── DATA SHOWN ──

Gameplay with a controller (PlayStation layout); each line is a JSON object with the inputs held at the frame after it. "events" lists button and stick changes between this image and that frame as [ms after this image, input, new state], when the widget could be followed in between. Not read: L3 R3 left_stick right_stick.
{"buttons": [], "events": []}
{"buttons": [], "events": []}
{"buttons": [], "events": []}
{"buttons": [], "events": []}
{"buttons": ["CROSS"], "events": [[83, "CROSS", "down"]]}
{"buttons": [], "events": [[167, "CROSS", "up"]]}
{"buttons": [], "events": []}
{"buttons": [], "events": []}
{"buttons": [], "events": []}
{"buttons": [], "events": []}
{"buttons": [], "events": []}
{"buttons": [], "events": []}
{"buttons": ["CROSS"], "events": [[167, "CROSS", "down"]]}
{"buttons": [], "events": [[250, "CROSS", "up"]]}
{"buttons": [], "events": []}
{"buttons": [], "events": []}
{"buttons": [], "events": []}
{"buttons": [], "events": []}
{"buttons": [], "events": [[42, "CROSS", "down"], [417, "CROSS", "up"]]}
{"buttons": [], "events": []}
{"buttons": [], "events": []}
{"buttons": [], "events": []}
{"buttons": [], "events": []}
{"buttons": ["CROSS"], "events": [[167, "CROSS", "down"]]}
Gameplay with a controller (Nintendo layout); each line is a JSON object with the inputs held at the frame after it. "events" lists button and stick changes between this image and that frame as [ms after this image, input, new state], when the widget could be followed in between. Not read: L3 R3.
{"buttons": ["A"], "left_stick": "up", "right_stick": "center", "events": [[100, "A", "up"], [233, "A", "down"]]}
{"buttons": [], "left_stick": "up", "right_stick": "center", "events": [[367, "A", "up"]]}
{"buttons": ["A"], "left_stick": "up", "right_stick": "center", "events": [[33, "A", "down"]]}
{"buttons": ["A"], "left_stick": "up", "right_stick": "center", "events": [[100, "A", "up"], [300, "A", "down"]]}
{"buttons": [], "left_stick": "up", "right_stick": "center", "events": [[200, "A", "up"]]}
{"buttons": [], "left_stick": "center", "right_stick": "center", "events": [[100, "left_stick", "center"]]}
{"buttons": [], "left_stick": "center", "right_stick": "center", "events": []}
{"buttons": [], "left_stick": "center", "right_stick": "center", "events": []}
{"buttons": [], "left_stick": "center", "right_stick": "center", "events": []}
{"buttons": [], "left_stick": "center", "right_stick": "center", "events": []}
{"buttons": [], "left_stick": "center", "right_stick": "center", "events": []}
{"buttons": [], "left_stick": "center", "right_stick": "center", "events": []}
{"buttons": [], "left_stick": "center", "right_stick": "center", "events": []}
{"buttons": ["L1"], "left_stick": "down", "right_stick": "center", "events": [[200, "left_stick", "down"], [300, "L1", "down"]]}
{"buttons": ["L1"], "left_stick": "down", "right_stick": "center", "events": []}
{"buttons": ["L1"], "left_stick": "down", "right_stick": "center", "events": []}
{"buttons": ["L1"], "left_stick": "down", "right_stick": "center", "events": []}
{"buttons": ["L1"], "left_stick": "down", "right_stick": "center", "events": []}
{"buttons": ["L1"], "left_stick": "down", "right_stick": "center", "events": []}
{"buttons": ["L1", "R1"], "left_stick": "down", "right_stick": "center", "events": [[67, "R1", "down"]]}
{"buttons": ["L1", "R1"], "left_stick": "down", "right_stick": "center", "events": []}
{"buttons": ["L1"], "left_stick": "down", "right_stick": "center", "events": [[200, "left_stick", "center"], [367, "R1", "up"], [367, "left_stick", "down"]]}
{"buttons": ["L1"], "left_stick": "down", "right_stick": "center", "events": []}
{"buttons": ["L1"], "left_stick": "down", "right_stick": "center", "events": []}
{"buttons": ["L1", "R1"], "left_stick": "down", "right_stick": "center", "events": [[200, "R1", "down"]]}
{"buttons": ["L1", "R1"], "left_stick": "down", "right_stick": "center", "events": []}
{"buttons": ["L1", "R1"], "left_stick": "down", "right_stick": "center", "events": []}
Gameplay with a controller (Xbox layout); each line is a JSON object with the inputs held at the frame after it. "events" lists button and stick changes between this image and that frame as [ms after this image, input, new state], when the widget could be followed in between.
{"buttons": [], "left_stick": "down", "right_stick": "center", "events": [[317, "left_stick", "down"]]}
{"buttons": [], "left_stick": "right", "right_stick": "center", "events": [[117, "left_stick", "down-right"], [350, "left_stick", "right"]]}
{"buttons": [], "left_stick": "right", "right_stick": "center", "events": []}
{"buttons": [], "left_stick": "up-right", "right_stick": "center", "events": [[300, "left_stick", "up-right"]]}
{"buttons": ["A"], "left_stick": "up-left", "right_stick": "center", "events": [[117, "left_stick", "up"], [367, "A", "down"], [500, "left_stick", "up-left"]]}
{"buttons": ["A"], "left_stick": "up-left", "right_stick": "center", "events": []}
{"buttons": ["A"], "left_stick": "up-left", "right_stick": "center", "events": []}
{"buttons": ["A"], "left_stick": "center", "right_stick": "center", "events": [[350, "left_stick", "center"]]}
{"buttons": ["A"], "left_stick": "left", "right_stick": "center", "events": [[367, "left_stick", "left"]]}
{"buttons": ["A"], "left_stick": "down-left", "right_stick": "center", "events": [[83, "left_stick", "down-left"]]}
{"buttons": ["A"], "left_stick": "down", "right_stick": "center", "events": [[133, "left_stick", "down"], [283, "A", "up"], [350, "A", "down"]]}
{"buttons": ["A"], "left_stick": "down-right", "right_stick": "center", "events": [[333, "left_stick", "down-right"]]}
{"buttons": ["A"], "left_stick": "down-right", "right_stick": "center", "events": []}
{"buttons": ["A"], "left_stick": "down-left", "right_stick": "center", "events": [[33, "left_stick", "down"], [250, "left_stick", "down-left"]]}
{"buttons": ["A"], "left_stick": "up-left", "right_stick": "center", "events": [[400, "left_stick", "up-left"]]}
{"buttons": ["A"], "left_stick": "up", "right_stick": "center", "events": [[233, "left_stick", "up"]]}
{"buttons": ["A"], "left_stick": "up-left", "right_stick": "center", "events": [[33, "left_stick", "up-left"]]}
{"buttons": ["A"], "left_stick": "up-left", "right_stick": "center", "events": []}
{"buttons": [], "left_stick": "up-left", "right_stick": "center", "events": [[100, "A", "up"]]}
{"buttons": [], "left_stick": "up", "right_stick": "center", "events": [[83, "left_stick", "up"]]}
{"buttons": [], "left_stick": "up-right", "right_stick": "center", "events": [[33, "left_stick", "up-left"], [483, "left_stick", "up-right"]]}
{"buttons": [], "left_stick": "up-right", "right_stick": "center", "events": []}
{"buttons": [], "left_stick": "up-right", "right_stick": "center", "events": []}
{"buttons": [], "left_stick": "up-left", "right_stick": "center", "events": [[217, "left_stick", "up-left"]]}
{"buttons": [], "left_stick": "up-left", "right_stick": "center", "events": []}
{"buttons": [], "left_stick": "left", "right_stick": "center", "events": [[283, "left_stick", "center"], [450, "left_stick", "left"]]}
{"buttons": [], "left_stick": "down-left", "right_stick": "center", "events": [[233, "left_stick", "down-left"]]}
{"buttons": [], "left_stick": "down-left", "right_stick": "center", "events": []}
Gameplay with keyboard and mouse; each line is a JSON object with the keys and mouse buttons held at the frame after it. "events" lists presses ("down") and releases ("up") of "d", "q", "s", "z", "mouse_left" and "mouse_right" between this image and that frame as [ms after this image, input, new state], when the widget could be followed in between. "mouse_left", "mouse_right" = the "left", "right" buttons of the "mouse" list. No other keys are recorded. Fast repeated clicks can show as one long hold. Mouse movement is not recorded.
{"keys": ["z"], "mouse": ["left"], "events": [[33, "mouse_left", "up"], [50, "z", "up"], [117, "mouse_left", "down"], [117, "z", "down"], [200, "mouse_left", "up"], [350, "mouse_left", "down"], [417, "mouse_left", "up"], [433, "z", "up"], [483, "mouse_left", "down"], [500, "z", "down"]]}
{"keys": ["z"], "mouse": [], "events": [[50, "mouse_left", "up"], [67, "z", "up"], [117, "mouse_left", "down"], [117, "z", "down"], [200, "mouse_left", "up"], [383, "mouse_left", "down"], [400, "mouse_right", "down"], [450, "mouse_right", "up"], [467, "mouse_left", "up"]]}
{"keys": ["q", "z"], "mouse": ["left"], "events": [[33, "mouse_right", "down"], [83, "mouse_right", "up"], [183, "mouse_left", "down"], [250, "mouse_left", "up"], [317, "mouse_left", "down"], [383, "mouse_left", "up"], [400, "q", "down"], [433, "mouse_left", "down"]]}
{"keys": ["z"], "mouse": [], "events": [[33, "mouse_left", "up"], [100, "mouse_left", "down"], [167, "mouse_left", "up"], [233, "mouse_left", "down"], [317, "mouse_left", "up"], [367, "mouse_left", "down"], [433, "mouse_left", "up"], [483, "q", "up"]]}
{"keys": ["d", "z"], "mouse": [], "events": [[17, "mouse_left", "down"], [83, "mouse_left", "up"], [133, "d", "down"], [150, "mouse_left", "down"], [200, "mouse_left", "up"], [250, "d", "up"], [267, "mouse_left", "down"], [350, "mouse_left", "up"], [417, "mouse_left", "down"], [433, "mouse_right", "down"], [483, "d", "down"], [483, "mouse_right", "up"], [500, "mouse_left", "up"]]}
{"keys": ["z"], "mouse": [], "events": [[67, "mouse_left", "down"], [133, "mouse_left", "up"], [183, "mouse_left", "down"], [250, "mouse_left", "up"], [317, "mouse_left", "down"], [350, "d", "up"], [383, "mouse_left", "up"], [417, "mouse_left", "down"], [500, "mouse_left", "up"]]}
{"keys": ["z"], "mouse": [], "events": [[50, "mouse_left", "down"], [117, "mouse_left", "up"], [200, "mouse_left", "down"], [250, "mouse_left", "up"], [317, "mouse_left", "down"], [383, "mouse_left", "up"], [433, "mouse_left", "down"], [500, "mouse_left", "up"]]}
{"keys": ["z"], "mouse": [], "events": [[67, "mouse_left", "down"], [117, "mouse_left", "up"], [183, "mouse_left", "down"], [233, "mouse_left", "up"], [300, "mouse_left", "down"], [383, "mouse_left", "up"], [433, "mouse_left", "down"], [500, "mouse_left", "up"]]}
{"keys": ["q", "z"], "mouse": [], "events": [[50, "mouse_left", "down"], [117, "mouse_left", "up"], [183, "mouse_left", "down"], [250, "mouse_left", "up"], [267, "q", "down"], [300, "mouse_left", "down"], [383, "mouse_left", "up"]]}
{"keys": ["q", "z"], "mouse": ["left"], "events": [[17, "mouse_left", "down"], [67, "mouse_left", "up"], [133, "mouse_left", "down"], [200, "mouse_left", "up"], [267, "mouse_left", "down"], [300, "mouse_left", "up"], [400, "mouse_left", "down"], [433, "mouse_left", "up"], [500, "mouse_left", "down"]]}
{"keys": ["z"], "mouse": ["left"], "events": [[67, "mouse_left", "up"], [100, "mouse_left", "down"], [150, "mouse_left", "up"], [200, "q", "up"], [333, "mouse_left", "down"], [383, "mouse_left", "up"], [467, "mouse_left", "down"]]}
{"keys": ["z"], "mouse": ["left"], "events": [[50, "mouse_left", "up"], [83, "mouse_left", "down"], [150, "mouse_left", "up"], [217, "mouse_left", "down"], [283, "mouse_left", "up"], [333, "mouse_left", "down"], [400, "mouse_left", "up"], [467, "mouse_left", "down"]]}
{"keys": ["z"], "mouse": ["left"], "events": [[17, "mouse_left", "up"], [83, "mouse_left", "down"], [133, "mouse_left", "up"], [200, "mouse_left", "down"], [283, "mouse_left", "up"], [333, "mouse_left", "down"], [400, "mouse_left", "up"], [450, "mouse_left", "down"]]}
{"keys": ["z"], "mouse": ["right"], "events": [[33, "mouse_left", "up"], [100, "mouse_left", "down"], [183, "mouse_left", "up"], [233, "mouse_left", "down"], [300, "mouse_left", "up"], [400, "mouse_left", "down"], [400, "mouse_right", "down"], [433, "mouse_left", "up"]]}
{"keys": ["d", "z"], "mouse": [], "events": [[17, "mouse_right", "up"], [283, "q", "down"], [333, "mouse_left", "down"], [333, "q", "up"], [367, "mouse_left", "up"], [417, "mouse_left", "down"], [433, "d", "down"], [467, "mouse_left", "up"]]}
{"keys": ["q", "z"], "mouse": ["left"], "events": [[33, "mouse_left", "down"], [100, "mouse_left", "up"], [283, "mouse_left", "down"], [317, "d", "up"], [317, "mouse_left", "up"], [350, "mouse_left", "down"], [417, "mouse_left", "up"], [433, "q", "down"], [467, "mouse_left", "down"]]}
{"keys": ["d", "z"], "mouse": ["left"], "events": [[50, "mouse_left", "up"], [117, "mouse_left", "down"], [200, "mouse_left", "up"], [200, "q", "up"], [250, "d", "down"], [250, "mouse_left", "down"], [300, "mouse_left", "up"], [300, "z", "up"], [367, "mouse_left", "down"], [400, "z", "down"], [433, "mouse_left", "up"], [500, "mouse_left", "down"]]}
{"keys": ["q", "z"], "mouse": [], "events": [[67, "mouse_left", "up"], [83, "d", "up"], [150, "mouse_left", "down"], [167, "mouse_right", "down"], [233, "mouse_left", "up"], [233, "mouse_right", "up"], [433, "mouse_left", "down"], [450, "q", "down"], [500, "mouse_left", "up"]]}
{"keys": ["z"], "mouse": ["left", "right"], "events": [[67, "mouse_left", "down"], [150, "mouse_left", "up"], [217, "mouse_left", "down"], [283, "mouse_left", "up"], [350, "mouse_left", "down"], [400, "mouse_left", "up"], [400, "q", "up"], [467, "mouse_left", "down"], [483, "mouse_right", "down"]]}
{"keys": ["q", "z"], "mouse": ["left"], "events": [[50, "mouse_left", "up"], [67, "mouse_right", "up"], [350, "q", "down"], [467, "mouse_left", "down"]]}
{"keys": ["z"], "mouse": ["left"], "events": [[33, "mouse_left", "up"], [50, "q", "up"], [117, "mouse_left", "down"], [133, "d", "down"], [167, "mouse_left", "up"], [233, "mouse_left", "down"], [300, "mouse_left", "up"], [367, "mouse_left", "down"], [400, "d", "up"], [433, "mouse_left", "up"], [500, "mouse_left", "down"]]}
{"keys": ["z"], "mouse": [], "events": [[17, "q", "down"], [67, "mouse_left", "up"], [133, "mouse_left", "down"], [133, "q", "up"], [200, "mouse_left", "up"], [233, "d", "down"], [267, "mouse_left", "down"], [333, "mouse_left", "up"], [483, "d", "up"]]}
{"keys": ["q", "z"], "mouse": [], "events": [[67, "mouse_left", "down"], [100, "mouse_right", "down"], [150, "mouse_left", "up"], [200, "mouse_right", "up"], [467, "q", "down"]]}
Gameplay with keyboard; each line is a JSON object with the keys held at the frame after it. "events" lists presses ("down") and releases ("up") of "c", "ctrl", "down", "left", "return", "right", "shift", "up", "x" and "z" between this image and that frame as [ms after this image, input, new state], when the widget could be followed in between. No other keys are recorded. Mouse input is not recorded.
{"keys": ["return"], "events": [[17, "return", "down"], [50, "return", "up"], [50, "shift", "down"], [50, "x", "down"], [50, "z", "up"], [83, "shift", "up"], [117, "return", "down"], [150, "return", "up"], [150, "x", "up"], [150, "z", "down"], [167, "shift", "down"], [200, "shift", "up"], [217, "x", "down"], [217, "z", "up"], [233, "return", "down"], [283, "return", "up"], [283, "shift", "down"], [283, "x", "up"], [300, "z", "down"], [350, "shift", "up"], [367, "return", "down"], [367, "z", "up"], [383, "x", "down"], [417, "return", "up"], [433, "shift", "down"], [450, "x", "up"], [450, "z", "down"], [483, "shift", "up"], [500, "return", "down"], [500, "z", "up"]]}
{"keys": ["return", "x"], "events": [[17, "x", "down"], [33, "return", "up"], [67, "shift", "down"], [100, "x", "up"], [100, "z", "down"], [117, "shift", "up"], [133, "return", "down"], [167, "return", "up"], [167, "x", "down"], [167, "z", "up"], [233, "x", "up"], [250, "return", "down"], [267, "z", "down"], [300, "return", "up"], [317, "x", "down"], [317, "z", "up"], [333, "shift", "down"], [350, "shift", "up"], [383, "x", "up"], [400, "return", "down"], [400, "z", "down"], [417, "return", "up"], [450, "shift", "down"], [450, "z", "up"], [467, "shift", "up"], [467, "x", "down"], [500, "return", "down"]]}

───

TASK DETAILS
From the data, list each line in which the string "CROSS" appears.

WRITTEN RESPONSE
{"buttons": ["CROSS"], "events": [[83, "CROSS", "down"]]}
{"buttons": [], "events": [[167, "CROSS", "up"]]}
{"buttons": ["CROSS"], "events": [[167, "CROSS", "down"]]}
{"buttons": [], "events": [[250, "CROSS", "up"]]}
{"buttons": [], "events": [[42, "CROSS", "down"], [417, "CROSS", "up"]]}
{"buttons": ["CROSS"], "events": [[167, "CROSS", "down"]]}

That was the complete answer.